A key goal in sustainable development is to find ways to convert carbon dioxide (CO2) into valuable chemicals. One critical reaction is the conversion of CO2 with H2 to produce methanol, which can be used as a fuel or precursor of various important chemicals. This process is enabled by materials called catalysts, which accelerate the rate of chemical reactions and increase their efficiency toward producing the desired products. Binary oxides comprising two metals and oxygen have emerged as a promising alternative to standard metal-based catalysts for forming methanol from CO2 and H2. However, their complexity makes it challenging to fully understand how their composition and structure relate to their catalytic activity.
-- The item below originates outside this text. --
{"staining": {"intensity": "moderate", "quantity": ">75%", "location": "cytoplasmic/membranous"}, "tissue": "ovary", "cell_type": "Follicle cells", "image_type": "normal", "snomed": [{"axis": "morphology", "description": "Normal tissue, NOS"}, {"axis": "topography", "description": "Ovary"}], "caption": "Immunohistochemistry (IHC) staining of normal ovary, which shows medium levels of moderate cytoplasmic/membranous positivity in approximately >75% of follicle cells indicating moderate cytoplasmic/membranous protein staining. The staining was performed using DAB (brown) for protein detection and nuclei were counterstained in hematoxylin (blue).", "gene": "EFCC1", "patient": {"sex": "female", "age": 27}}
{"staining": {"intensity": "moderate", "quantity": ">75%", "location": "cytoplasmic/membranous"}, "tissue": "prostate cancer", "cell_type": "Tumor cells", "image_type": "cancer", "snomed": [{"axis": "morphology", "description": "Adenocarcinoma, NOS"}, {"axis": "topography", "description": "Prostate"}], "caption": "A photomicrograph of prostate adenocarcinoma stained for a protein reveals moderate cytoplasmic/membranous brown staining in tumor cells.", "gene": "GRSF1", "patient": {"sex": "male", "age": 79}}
Today, computer simulations are commonly used to understand how catalysts work at the atomic level. Still, they are computationally intensive and costly, limiting the understanding and the exploration of alternative materials. The GENOX project aims to identify the critical properties of mixed metal oxides to design and predict better materials for hydrogenating CO2 to methanol. Several catalytic materials will be evaluated using data-driven and artificial intelligence (AI) methods to establish connections between computed and experimental properties and their catalytic activity. After validating the accuracy of the methods by benchmarking against experimental data from collaborators who are experts in the field, we will use generative AI to suggest better catalytic materials. Overall, the GENOX project takes an alternative approach driven by artificial intelligence to unravel the properties of oxide materials driving their catalytic activity for the sustainable conversion of CO2.